[[ Provided passage open ]]
Home » Environment » Canada’s Prairies Are Leaders in Sustainable Beef Farming
Sponsored
Dr. Bart Lardner

Dr. Bart Lardner

Professor – Department of Animal & Poultry Science, College of Agriculture & Bioresources, University of Saskatchewan & Chair – Cow-Calf & Forage Systems, Ministry of Agriculture Strategic Research Program (SRP)

Over the last few years, with climate change being at the forefront of many Canadians’ minds, consumers have increasingly raised concerns about how Western Canadian livestock producers raise animals. It may surprise many Canadians to know that the country’s cattle producers are equally as concerned with issues of sustainability and animal welfare. That’s why producers, scientists, economists, engineers, and more have come together to form the innovative University of Saskatchewan’s Livestock and Forage Centre of Excellence.

“The University of Saskatchewan’s Livestock and Forage Centre of Excellence (LFCE) is a unique complex that will model and research all aspects of the beef and cattle industries,” says Dr. Bart Lardner (PhD), a professor in the Department of Animal and Poultry Science at the University of Saskatchewan’s College of Agriculture and Bioresources.
[[ Provided passage closed ]]
[[ Information provided open ]]
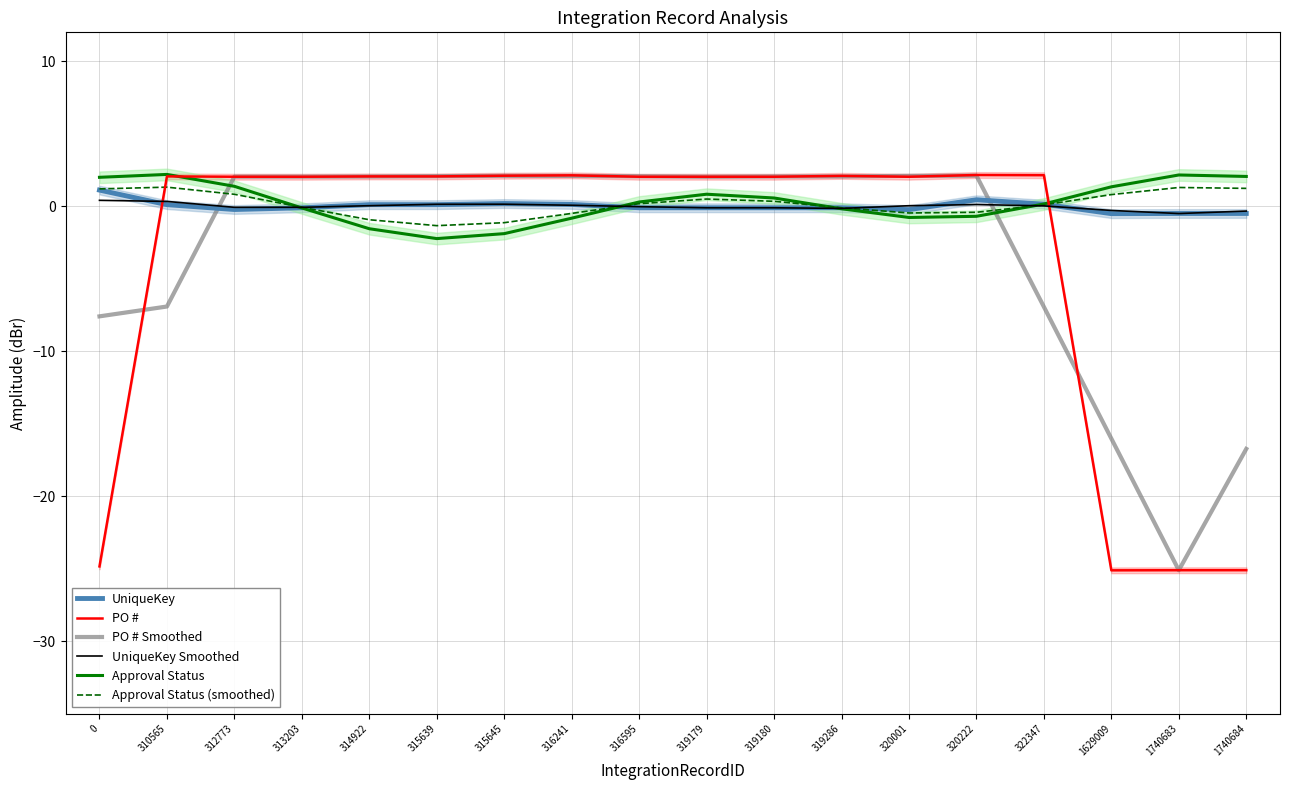

How many values in PO # Smoothed are above zero?

12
[[ Information provided closed ]]
Tasks:
1. In one to three sentences, explain why producers, scientists, economists, engineers and others came together to form the Livestock and Forage Centre of Excellence, according to the piece on sustainable prairie beef farming.
2. Write the next part of the piece on sustainable beef farming on Canada's prairies, following Dr. Lardner's quoted description of the LFCE.
The lines have nothing to do with the text on prairie beef farming.

Outputs for the tasks:
1. With climate change on many Canadians' minds, consumers have increasingly raised concerns about how Western Canadian livestock producers raise animals. The country's cattle producers share those concerns about sustainability and animal welfare, and that is why these groups came together to form the University of Saskatchewan's LFCE.

2.
“The objective of the LFCE is to pull multiple disciplines under one model, under one roof. For example, people in animal health, animal nutrition, animal breeding, foraging and grazing management, soil and water management, production economics, and more will build on a strong network of partnerships to improve beef cattle and forage production across Canada and internationally,” says Dr. Lardner, who is also the Ministry of Agriculture Strategic Research Program (SRP) Chair in Cow-Calf and Forage Systems.

If we removed cows from the picture, we would put that land at risk for conversion back to other uses — uses that would release more greenhouse gases.

Dr. Bart Lardner, professor at the University of Saskatchewan

The big picture

The one-of-a-kind facility, which opened last fall, is one of the largest and most comprehensive livestock research centres in the world. By bringing together experts from a wide variety of fields, producers will have access to contemporary, top-notch, well-rounded research that gives them a complete picture of cattle production, notes Dr. Lardner.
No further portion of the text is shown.